Statement delivered by APC Global Policy Advocacy Coordinator Verónica Ferrari at the informal dialogue with interested stakeholders of the Chair of the Open-ended Working Group on developments in the field of information and telecommunications in the context of international security (OEWG) 2021-2025.
Distinguished Chair, colleagues,
My name is Verónica Ferrari and I work with the Association for Progressive Communications (APC). APC is an international civil society organisation and a network of members dedicated to empowering people working for peace, human rights, development and protection of the environment, through the strategic use of digital technologies. APC supports women, gender-diverse people and vulnerable groups to safely connect and use digital technologies in ways that respond to their lived realities.
APC welcomes the opportunity to engage in this discussion.
In our intervention, we will focus on some aspects of the draft of the first annual progress report.
Firstly, we welcome the proposals in the draft to address existing and potential cyber threats. When further elaborating on these issues in future discussions, and building on the first OEWG final report, we reiterate our call for a human rights-based approach to existing and emerging threats to improve the security of people in all their diversity and to respond to their specific risks. We encourage the report to acknowledge that cyber threats and malicious cyber operations impact people differently, based on their access to power and resources.
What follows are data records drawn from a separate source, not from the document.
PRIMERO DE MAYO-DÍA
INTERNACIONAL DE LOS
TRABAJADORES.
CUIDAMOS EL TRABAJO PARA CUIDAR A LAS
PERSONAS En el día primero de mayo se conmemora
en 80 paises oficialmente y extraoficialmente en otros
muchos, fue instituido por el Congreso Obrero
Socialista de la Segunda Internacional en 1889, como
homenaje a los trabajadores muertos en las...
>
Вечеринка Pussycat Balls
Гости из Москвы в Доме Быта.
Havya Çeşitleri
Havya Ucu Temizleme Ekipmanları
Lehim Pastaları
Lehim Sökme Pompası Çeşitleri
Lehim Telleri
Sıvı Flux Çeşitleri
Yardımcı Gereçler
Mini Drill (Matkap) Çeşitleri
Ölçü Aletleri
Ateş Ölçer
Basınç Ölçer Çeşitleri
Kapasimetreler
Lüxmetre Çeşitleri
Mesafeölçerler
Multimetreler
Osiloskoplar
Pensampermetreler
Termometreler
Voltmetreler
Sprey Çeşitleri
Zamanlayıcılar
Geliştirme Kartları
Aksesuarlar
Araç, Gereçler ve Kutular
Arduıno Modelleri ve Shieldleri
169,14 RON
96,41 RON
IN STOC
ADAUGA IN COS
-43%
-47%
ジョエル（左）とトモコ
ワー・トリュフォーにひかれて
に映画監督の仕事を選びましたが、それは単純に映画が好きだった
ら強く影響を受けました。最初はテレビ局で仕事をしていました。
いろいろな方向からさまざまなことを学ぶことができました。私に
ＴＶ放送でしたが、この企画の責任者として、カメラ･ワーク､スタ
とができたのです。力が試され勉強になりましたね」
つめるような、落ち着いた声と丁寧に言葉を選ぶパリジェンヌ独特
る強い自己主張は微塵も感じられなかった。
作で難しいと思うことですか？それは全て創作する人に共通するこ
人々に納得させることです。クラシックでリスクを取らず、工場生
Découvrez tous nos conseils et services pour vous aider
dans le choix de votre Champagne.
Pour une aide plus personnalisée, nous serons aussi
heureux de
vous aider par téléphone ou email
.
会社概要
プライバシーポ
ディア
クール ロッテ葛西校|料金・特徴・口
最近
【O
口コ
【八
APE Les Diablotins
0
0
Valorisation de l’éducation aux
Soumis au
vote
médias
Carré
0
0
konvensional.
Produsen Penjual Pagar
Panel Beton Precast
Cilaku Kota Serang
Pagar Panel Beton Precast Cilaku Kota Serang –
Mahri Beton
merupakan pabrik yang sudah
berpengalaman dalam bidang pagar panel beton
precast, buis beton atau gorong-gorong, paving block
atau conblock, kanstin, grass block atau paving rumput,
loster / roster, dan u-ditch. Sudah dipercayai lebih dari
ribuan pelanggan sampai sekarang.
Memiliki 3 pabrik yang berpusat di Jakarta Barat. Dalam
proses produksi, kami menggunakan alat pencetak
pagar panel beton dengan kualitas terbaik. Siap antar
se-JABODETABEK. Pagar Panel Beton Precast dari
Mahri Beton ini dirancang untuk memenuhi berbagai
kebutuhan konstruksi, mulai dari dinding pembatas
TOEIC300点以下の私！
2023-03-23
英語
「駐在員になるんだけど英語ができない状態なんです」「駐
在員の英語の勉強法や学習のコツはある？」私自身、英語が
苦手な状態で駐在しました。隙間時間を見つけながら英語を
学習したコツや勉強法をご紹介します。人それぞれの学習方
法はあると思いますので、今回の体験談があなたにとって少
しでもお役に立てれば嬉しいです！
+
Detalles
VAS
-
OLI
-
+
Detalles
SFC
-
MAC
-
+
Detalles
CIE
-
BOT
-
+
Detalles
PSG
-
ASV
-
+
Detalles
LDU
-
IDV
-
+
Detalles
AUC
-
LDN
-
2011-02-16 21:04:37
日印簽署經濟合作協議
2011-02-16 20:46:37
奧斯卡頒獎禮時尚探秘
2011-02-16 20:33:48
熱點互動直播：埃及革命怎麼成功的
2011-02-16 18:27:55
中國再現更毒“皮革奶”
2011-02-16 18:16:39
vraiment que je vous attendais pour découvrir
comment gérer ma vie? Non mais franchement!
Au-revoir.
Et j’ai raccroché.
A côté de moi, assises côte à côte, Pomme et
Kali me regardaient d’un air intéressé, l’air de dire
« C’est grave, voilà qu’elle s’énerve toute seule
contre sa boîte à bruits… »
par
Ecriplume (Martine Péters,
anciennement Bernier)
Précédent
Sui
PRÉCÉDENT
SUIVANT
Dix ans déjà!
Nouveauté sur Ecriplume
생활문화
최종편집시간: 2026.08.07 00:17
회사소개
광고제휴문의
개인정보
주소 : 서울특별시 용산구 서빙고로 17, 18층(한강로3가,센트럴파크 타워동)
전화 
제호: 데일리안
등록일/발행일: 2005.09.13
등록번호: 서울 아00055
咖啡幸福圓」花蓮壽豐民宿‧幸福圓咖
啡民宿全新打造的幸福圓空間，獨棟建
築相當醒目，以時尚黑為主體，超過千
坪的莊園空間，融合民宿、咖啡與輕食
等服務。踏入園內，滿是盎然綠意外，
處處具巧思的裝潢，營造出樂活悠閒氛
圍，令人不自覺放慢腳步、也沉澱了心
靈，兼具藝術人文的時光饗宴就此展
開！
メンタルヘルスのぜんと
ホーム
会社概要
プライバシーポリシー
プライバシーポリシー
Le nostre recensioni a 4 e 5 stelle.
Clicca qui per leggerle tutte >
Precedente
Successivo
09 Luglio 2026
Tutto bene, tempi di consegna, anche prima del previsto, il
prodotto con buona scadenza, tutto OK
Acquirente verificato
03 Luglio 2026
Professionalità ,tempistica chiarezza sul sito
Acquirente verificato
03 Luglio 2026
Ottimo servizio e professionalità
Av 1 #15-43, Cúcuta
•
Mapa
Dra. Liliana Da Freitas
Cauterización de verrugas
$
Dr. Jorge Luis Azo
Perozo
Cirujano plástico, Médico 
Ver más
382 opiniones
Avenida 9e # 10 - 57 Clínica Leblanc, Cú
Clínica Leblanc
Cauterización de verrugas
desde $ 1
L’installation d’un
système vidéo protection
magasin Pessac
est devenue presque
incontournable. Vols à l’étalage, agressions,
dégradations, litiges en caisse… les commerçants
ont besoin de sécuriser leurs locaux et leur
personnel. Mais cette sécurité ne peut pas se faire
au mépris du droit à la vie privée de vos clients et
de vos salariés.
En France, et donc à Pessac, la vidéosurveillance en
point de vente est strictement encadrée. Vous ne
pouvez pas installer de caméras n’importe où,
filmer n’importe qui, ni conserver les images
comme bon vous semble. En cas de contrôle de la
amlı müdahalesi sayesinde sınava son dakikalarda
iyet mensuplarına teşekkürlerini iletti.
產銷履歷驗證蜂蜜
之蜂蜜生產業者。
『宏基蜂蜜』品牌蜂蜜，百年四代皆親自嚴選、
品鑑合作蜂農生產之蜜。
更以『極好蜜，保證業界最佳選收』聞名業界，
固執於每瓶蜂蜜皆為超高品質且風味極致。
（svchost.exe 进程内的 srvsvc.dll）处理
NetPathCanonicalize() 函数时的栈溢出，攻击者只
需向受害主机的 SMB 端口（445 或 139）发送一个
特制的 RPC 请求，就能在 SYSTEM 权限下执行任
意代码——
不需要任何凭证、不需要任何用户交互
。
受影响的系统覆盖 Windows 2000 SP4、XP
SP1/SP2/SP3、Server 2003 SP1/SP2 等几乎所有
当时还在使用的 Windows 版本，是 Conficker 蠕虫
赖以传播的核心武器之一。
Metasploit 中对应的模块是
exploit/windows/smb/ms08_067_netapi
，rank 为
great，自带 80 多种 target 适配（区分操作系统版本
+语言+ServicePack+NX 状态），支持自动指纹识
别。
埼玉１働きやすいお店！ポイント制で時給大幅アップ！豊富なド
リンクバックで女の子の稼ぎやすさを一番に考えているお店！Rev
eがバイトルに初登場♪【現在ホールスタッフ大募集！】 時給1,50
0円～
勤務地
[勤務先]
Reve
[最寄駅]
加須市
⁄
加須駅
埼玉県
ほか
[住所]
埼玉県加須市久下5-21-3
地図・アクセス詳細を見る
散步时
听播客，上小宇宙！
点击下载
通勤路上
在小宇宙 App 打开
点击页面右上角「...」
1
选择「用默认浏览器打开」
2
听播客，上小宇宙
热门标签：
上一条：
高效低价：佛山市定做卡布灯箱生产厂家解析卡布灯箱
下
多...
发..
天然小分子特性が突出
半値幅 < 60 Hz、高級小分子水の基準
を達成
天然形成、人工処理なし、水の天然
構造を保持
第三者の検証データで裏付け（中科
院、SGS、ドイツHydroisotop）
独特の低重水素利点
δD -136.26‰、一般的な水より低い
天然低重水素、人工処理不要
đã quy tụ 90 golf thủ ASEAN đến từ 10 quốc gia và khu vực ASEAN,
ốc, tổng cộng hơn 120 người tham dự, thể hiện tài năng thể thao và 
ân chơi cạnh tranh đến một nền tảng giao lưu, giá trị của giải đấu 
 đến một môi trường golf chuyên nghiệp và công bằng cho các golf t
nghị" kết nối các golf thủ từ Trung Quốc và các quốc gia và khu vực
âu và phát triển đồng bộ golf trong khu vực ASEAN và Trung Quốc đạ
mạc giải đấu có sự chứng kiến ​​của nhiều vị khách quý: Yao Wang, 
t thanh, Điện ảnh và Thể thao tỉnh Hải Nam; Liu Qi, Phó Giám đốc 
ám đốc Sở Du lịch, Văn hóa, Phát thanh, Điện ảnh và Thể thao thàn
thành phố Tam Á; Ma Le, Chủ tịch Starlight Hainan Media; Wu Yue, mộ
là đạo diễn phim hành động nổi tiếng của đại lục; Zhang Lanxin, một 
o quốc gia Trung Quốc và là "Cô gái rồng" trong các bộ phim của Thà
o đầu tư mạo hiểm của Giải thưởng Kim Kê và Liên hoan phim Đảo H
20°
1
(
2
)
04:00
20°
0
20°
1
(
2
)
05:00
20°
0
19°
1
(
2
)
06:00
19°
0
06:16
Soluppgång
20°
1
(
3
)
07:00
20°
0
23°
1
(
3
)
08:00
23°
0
We also want to reiterate the importance of a gender-sensitive approach to cyber capacity building that was stressed by states across regions during the first OEWG discussions. A key outcome of the 2021 OEWG was the set of principles that should guide capacity-building initiatives. We reiterate our support of the principles that state that capacity building should respect human rights and should be gender-sensitive and inclusive, universal and non-discriminatory. We are glad to see gender considerations in this revised version of the draft.
A gender-sensitive approach to capacity building will allow re-evaluating the concept of cybersecurity to go beyond defence and threats, to have a better understanding of the complexities of security for women and groups in vulnerable situations. As we have said in the past, a gender perspective should be mainstreamed in capacity-building programmes. We also believe that these programmes should be developed inclusively and with full participation of women and people of diverse sexualities and gender expressions.
We support the recommendation in the draft progress report that calls for strengthening coordination and cooperation between states and non-governmental stakeholders, and the recognition that these actors are already playing an important role. For example, civil society organisations play a key role in bringing a human rights and gender perspective to national cybersecurity policies and strategies through research and support to policy makers, and developing training curricula tailored for women’s rights activists so they can use the internet safely, among other issues.
Finally, we want to reiterate that a human rights-based and a gender-sensitive approach to cybersecurity also means ensuring ample participation of multiple stakeholders in cyber discussions and empowering people for meaningful engagement in the design of cyber norms and policies.
Thank you for your attention and we look forward to continuing to engage in this process.